▼▼▼

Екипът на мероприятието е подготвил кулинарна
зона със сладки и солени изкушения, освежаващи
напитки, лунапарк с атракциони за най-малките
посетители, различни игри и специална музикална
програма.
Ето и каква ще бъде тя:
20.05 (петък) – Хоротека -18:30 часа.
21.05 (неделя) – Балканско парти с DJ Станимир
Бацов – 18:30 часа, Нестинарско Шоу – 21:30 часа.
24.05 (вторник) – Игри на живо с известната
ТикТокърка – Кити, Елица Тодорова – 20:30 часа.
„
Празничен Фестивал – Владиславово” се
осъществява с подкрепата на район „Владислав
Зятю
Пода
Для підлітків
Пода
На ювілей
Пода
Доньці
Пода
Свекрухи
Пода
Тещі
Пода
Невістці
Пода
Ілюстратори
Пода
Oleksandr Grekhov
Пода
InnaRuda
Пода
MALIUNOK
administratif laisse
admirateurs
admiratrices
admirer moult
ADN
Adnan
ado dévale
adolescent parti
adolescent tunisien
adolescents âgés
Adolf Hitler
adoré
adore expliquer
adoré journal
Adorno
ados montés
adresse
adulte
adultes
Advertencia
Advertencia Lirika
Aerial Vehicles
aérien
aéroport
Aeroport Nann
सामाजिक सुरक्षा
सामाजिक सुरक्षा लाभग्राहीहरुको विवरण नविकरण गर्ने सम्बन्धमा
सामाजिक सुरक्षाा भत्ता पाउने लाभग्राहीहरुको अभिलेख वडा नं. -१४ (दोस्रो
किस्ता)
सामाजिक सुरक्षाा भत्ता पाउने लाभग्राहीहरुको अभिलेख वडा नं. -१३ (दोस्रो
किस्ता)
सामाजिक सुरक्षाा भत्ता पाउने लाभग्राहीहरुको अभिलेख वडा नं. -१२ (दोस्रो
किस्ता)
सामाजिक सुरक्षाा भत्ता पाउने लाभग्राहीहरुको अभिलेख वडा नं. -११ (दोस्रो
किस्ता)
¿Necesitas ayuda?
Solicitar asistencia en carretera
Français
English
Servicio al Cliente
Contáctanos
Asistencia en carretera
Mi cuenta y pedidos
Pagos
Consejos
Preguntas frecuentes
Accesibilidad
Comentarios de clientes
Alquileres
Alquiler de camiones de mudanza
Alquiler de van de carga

▲▲▲
▼▼▼

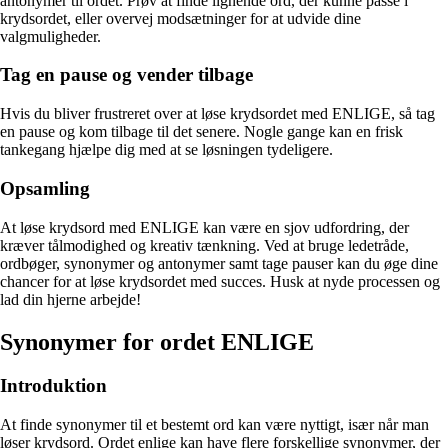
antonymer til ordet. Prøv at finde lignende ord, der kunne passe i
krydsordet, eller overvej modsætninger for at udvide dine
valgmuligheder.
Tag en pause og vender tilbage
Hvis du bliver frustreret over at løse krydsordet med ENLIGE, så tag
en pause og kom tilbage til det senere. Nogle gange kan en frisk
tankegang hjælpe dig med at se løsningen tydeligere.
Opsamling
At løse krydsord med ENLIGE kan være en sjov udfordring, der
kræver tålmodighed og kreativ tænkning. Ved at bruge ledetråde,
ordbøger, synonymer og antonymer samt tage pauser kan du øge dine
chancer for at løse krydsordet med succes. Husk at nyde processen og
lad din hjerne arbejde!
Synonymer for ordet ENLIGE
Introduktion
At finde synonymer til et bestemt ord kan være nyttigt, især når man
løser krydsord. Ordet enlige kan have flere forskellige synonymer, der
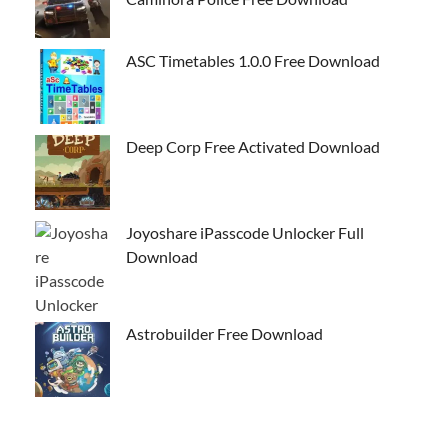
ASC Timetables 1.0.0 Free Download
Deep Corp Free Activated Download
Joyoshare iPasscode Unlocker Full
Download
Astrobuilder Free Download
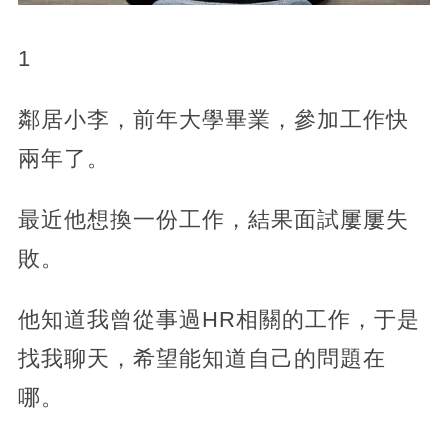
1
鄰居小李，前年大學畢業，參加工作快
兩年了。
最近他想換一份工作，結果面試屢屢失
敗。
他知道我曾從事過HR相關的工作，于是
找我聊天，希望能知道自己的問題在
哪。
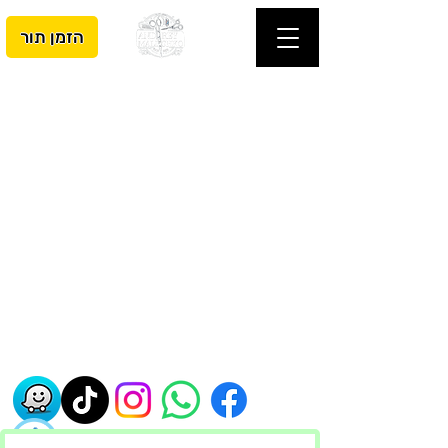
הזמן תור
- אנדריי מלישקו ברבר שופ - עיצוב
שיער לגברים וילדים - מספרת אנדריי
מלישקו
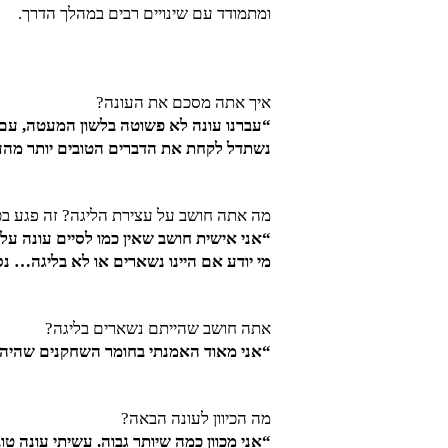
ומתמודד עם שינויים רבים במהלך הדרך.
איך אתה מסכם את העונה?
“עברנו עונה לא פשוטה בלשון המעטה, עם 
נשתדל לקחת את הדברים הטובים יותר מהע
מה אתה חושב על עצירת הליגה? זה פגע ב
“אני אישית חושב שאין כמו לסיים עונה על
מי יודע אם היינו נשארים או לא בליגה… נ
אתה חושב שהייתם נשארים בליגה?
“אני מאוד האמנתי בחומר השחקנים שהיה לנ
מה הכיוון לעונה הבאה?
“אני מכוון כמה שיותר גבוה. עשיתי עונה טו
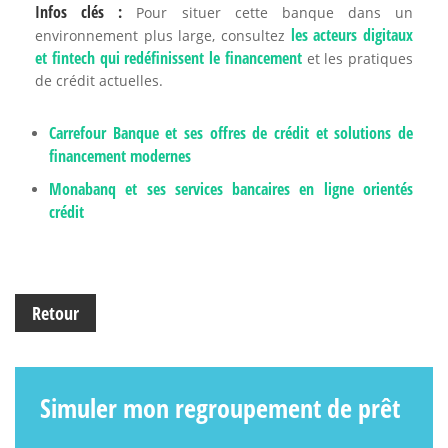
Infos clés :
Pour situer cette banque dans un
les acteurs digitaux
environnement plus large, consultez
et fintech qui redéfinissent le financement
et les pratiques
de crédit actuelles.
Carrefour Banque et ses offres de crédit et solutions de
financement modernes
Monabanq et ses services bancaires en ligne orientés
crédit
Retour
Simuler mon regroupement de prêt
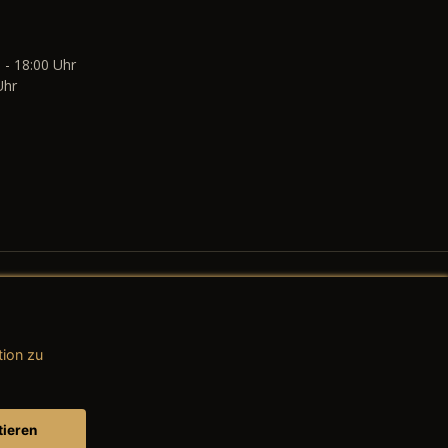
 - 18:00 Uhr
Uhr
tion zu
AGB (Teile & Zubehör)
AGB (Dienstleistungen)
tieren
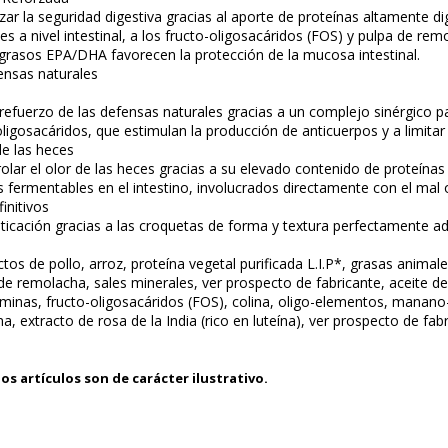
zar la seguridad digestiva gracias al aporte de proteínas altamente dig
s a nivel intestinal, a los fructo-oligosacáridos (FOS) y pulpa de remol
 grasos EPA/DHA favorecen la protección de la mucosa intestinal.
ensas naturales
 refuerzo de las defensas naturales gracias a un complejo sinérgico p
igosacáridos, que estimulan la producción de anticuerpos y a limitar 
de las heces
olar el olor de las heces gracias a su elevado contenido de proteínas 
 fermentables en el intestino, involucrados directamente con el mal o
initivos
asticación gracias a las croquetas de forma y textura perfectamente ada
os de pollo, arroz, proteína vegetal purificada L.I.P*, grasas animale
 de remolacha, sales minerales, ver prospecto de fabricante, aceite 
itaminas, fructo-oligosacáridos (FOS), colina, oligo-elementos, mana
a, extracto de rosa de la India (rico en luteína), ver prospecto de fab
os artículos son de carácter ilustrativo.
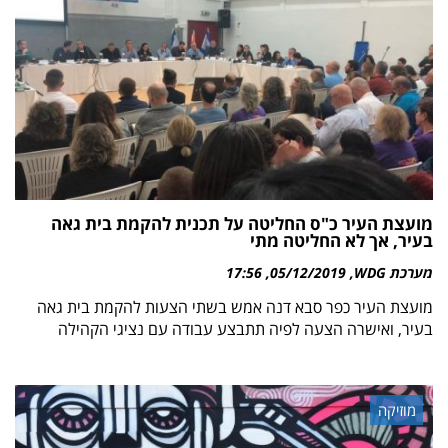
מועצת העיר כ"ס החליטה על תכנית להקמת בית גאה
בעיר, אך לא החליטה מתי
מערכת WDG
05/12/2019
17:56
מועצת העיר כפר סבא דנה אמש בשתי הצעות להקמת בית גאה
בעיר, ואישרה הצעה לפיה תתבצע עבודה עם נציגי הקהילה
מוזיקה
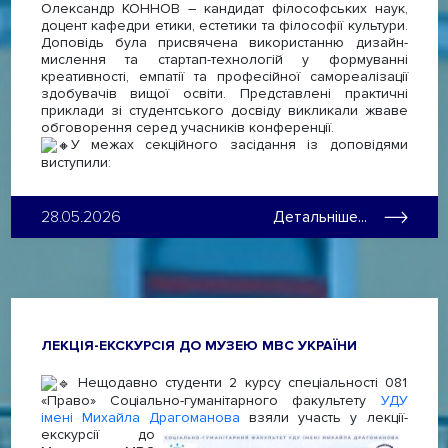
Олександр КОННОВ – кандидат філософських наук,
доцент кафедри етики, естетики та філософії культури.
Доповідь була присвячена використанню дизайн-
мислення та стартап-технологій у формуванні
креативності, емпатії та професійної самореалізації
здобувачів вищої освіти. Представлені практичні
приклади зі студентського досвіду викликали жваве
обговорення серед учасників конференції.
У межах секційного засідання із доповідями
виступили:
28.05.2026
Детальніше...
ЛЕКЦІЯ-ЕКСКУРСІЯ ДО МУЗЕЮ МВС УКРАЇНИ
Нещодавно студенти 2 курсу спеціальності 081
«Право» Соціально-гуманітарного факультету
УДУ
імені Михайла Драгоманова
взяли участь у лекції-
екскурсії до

▲▲▲

WHAT YOU WILL DO: Above are the records. Copy the lines beginning at the one that has "Solicitar asistencia en carretera" and ending with the one that has "Alquiler de van de carga", unchanged.

REPLY:
Solicitar asistencia en carretera
Français
English
Servicio al Cliente
Contáctanos
Asistencia en carretera
Mi cuenta y pedidos
Pagos
Consejos
Preguntas frecuentes
Accesibilidad
Comentarios de clientes
Alquileres
Alquiler de camiones de mudanza
Alquiler de van de carga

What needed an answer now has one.